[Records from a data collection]
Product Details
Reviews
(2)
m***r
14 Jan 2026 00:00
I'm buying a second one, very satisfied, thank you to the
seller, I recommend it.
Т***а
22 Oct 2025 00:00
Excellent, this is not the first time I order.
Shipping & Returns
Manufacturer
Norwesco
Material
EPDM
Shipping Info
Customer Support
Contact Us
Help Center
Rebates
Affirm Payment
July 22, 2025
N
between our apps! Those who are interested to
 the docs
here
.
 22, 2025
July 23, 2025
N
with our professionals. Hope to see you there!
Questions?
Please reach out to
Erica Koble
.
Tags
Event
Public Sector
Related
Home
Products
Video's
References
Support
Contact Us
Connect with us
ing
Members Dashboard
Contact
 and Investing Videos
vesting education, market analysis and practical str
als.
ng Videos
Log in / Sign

Your instructions
Only one span is to be repeated: the line with "Connect with us" through the final line of the entries above, word for word.

Reply
Connect with us
ing
Members Dashboard
Contact
 and Investing Videos
vesting education, market analysis and practical str
als.
ng Videos
Log in / Sign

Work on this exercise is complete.